Activity —
Copy exactly the lines of the material below that fall between the line with "Birth Names of singers" and the line with "as rain, snow, or", both of those lines included; pictures stay out.

Data for this exercise —
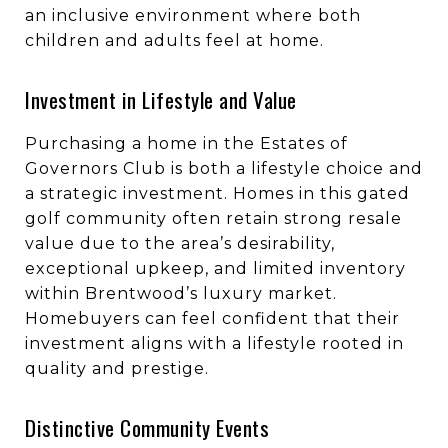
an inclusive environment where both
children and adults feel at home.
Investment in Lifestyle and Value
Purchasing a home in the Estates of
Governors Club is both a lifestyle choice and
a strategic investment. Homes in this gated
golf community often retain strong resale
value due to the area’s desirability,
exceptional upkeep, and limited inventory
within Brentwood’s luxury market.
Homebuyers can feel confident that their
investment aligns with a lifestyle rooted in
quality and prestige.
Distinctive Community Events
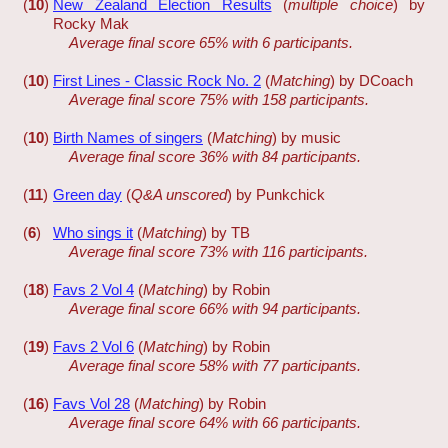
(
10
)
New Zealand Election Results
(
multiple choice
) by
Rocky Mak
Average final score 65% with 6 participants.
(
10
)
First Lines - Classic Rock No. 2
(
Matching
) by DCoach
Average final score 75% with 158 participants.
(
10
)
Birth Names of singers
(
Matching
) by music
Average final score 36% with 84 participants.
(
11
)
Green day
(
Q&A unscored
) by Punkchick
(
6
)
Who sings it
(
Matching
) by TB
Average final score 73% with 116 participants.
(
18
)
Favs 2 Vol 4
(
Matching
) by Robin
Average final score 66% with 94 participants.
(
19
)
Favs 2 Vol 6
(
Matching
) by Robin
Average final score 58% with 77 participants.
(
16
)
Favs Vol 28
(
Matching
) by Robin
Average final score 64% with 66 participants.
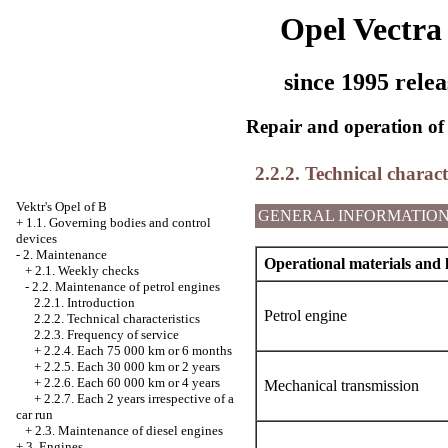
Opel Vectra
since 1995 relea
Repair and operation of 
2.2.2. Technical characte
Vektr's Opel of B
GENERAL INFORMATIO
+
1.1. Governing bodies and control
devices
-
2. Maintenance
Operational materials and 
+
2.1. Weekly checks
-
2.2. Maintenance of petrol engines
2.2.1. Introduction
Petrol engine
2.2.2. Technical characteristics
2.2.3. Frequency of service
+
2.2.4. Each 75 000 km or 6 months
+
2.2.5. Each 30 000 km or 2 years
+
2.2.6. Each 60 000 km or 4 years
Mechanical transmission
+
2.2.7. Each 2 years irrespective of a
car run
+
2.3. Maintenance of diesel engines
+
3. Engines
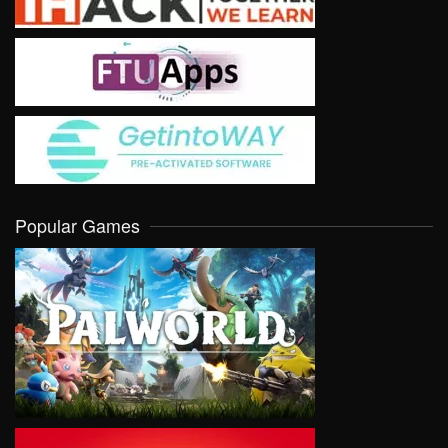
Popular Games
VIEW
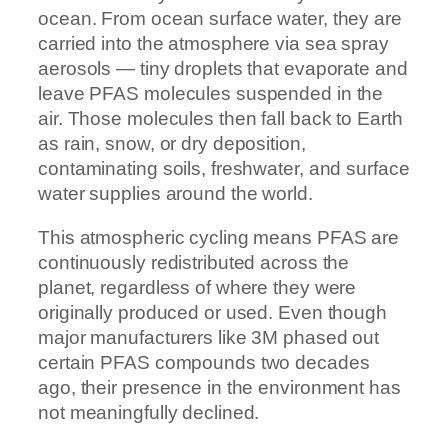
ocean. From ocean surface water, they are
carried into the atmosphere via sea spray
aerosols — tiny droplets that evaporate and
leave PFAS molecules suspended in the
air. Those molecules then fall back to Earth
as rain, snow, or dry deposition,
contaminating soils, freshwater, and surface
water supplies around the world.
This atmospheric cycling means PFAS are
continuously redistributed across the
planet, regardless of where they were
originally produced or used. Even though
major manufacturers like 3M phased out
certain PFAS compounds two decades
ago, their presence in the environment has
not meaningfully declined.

Solution for this problem —
Birth Names of singers
(
Matching
) by music
Average final score 36% with 84 participants.
(
11
)
Green day
(
Q&A unscored
) by Punkchick
(
6
)
Who sings it
(
Matching
) by TB
Average final score 73% with 116 participants.
(
18
)
Favs 2 Vol 4
(
Matching
) by Robin
Average final score 66% with 94 participants.
(
19
)
Favs 2 Vol 6
(
Matching
) by Robin
Average final score 58% with 77 participants.
(
16
)
Favs Vol 28
(
Matching
) by Robin
Average final score 64% with 66 participants.
Opel Vectra
since 1995 relea
Repair and operation of 
2.2.2. Technical characte
Vektr's Opel of B
GENERAL INFORMATIO
+
1.1. Governing bodies and control
devices
-
2. Maintenance
Operational materials and 
+
2.1. Weekly checks
-
2.2. Maintenance of petrol engines
2.2.1. Introduction
Petrol engine
2.2.2. Technical characteristics
2.2.3. Frequency of service
+
2.2.4. Each 75 000 km or 6 months
+
2.2.5. Each 30 000 km or 2 years
+
2.2.6. Each 60 000 km or 4 years
Mechanical transmission
+
2.2.7. Each 2 years irrespective of a
car run
+
2.3. Maintenance of diesel engines
+
3. Engines
Popular Games
VIEW
ocean. From ocean surface water, they are
carried into the atmosphere via sea spray
aerosols — tiny droplets that evaporate and
leave PFAS molecules suspended in the
air. Those molecules then fall back to Earth
as rain, snow, or dry deposition,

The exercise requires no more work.